┌──

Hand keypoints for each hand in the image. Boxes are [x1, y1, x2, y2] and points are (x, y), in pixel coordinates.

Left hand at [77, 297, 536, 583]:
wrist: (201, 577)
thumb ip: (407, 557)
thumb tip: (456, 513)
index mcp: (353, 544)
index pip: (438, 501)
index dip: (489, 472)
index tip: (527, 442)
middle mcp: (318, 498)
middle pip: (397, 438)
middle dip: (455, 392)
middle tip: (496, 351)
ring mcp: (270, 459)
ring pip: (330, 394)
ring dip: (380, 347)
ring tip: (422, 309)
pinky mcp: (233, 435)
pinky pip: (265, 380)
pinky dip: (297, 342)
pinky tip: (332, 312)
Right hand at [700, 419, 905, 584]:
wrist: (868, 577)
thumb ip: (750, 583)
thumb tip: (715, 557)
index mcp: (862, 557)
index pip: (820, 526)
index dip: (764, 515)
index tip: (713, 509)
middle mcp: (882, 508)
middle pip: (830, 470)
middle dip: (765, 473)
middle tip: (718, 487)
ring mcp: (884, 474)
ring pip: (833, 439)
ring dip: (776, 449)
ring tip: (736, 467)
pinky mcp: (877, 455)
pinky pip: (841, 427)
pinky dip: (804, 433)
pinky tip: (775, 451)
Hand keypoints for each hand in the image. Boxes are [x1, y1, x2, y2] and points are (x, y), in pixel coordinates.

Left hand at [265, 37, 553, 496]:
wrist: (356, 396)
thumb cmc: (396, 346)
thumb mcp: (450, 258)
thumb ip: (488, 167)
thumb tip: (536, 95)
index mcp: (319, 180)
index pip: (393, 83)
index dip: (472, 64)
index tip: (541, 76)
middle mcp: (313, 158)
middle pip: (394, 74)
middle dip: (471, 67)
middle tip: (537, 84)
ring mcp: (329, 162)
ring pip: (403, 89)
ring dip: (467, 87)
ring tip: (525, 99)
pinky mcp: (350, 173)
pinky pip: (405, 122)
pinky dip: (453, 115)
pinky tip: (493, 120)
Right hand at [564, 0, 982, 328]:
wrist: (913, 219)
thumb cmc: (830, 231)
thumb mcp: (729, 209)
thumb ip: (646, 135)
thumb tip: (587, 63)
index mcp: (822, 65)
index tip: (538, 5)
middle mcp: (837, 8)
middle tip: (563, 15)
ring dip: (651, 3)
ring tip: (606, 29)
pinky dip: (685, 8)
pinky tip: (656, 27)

└──

ASSIGNMENT
Looking at the entries above, can you reproduce exactly the lines from the one that holds "middle mcp: (313, 158)" through the one that holds "pinky tip: (493, 120)", and only those?

RESULT
middle mcp: (313, 158)
middle pip: (394, 74)
middle dip: (471, 67)
middle tip: (537, 84)
ring mcp: (329, 162)
ring pip: (403, 89)
ring dip: (467, 87)
ring tip: (525, 99)
pinky mcp: (350, 173)
pinky pip: (405, 122)
pinky dip: (453, 115)
pinky tip: (493, 120)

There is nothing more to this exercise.